The editorialists express surprise that the study protocol did not provide feedback to participants about their behavior and suggest that this may have encouraged better motivation. “Fostering engagement is about delivering value to participants by heightening the personal benefit they derive, which justifies their investment in the burden of wearing sensors and completing surveys,” they say. “Learning how to optimize digital engagement is a cutting-edge scientific challenge that will become more salient as we try to place more lifestyle interventions on intelligent, technology-mediated autopilot.”

Though issues remain, the value of this study “lies in highlighting the type of dialogue across disciplines that is needed to press forward the mobile health frontier,” Spring et al write. “In the brave new transdiscipline of mobile health, the future is now.”

  • McConnell MV, Shcherbina A, Pavlovic A, et al. Feasibility of obtaining measures of lifestyle from a smartphone app: the MyHeart Counts cardiovascular health study. JAMA Cardiol. 2016;Epub ahead of print.

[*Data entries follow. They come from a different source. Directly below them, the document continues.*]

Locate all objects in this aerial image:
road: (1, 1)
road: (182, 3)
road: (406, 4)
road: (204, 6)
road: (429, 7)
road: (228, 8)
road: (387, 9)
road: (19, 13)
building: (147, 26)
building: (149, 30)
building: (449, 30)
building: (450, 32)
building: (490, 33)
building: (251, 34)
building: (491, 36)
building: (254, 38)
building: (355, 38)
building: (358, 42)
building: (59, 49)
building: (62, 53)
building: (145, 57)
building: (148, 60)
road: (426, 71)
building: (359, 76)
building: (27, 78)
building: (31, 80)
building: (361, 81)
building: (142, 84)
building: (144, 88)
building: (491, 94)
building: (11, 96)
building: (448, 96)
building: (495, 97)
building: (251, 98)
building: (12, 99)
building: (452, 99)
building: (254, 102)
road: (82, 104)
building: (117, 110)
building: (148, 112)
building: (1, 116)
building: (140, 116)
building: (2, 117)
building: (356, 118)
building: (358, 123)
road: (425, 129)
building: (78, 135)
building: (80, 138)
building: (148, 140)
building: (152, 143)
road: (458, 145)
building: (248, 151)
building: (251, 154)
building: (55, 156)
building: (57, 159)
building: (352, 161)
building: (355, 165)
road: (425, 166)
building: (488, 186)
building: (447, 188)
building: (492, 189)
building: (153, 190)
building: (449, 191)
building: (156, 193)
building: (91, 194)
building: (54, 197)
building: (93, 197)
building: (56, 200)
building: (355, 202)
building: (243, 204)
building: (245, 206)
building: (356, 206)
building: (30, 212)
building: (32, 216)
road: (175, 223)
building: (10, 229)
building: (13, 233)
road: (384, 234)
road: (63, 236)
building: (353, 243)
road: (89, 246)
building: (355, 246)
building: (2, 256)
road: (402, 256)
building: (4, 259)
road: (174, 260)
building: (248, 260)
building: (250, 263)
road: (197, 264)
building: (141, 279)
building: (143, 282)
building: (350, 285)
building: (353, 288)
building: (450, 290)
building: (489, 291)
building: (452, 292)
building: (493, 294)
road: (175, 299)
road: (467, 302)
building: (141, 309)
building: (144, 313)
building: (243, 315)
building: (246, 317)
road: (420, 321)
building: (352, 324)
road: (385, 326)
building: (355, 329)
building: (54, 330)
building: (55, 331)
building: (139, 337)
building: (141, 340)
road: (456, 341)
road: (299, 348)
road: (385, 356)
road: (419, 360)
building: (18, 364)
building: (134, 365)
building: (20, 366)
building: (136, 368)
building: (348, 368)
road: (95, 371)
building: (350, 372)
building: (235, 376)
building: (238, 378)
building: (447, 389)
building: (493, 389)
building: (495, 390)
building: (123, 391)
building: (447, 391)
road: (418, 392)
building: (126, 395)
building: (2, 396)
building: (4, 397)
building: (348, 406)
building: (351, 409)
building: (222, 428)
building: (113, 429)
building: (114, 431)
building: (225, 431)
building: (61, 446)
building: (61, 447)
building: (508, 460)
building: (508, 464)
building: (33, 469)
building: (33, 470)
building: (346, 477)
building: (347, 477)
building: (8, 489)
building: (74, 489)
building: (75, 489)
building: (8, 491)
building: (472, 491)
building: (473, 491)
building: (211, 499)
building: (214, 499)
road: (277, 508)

  • Spring B, Pfammatter A, Alshurafa N. First steps into the brave new transdiscipline of mobile health. JAMA Cardiol. 2016;Epub ahead of print.

  • McConnell reports being on partial leave of absence from Stanford University and is an employee of Verily Life Sciences LLC.
  • Ashley reports that Samsung and Intel have provided small numbers of wearable devices for testing that were used for demonstration.
  • The Division of Cardiovascular Medicine, Stanford University, received in-kind support from Apple Inc.
  • Spring reports serving on the scientific advisory board for Actigraph.
  • Pfammatter and Alshurafa report no relevant conflicts of interest.